In the Virunga Mountains that afternoon, scrubbing the forests for mountain gorillas with a loupe and a jewelry box and a long-suffering expression that no amount of squinting could hide.

In the Antarctic Peninsula amidst the endless winter twilight, piling glaciers and icebergs and penguins into an ice cube tray, and shaking an unfathomable amount of krill into a worn zip lock bag.

In Madagascar she spent over two minutes under the sunset with a pair of tweezers systemically plucking every lemur from the island into an old egg carton filled with cotton swabs.

And across the entirety of the globe, over the course of half an hour of deeply mixed feelings, she picked up every single mosquito using a petri dish and a drop of blood on a dusty shop knife. She made the cut without apparent flinching and wiped the blood off on her shirt when she was done.

New Zealand became fernless. The redwoods of California were plucked like carrots and put in potting trays. Every bed of moss was stripped and placed in a laundry basket. The mushrooms were taken out of the dark and fed into a bag of noxious smells. Every lichen was transferred to a pet rock named (by the stencil on his side) ‘Greg.’

If anyone got too close they were taken too, but too close was really very close, and she still kept vanishing so often that few had the opportunity. Much of the time when nobody had eyes on her it was assumed she was in the ocean. At least, that’s what everyone decided when a spy satellite caught her filling a portable fish tank with blue whales. The air filtration unit was wheezy and the glass was smeared and the moment she was done she sprinkled them with a little kelp from her zip lock, pulled out a second tank and her scoop, and left.

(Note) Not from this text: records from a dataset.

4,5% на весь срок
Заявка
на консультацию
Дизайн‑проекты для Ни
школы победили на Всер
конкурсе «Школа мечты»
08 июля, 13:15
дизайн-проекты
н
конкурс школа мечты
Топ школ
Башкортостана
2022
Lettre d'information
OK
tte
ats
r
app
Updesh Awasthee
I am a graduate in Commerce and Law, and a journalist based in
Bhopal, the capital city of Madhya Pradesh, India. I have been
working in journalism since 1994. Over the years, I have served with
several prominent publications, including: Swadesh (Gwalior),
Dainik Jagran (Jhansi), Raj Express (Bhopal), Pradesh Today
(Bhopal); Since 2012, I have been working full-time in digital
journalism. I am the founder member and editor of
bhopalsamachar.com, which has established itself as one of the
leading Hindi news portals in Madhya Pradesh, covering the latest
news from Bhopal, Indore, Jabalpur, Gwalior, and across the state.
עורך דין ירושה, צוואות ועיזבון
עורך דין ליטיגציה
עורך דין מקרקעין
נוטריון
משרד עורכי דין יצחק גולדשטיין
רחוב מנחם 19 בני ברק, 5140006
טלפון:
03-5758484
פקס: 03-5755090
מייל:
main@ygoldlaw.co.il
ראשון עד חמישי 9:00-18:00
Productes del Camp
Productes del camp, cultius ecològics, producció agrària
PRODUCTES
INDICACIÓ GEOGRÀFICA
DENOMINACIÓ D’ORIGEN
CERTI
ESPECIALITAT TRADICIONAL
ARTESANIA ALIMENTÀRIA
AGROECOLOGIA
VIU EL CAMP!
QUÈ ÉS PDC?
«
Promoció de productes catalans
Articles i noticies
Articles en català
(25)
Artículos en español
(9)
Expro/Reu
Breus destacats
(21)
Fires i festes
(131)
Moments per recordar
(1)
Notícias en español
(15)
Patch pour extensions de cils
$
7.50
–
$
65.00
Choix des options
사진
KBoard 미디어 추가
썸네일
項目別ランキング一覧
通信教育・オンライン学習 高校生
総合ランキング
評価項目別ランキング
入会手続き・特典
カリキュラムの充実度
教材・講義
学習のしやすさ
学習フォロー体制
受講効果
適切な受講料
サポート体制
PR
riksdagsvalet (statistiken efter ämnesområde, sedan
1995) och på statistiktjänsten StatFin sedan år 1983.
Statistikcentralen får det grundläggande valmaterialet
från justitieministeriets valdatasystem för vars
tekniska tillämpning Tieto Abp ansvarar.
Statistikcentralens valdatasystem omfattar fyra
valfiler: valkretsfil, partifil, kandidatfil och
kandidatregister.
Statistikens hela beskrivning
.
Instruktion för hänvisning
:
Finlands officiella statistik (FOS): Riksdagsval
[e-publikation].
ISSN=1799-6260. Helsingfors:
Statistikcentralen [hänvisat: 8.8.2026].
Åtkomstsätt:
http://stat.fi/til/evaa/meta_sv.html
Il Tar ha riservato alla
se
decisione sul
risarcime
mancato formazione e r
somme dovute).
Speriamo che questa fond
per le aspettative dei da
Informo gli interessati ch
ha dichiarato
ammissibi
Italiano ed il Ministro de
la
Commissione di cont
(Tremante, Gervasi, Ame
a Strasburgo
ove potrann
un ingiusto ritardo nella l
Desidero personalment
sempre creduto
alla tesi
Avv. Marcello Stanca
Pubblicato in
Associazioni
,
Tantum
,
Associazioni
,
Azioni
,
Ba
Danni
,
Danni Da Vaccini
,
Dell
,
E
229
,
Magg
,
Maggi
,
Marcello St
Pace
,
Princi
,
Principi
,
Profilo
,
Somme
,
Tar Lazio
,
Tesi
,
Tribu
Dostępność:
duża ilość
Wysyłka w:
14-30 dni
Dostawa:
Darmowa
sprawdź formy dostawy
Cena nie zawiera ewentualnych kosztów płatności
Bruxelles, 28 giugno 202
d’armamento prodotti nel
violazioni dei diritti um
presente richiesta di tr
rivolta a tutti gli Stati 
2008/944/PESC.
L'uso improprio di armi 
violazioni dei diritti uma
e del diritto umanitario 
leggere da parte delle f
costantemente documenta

Two minutes after that was the last time anyone saw a grey whale. The tour boat was very surprised.

By the time forty-eight hours had passed, there wasn’t a single animal or plant or fungus or anything left that wasn’t a human. Astronauts looked down from space stations where someone had floated in and rudely taken their experimental crops and insects and saw no more green on the big blue marble under its white swirls. Even microorganism tests came back clean on every surface; some said they’d seen her wandering with a hand vac and changing the bag every so often, running it over anything and everything.

And still she hadn’t said a word.

***

On the third day, she started seriously working on the last remaining species.

The tissue paper came out again, and then back into her pocket, burgeoning with humanity. They were filed without sorting; packed without prejudice; tucked away for the sake of expedience and nothing more. The ones who fought and the ones who ran and the ones who asked ‘why’ and the ones who never knew anything was going on at all were placed side by side and one after another based on proximity, or something even more purely chance.

Violence did not work in any form. Someone got excited and launched a lot of it at one point; the offending missiles were removed from the sky like splinters and placed in a black heavy duty-garbage bag with red pull ties.

The very last human being on the planet to be collected was a sleeping premature baby in an incubator in a hospital in a country that – like every other one – no longer existed by any meaningful definition of the term.

She patted their head in a vague yet friendly way as she tucked them into the tissue paper. And then, seeing as her task was now complete, she gave them a triple-thick wrapping to use up the leftovers.

***

The geography and geology, she left with only a few souvenirs to remind herself of.

An old chip of rock from a river near a bay. A shell that had turned to stone. A bit of muck from a very, very deep place.

The soil she kept, and the water. They went into large clear plastic bags, for easy identification.

All of it went into her locker, but for the tissue-papered contents of her one large pocket. THAT went into a small, plain cardboard box, and that box was covered with bright wrapping paper.

Then she held it in one hand and a black marker in the other, propped it against her forearm, and wrote ‘HAPPY BIRTHDAY’ on it in large, unseriously celebratory font.

***

She did not leave a forwarding address.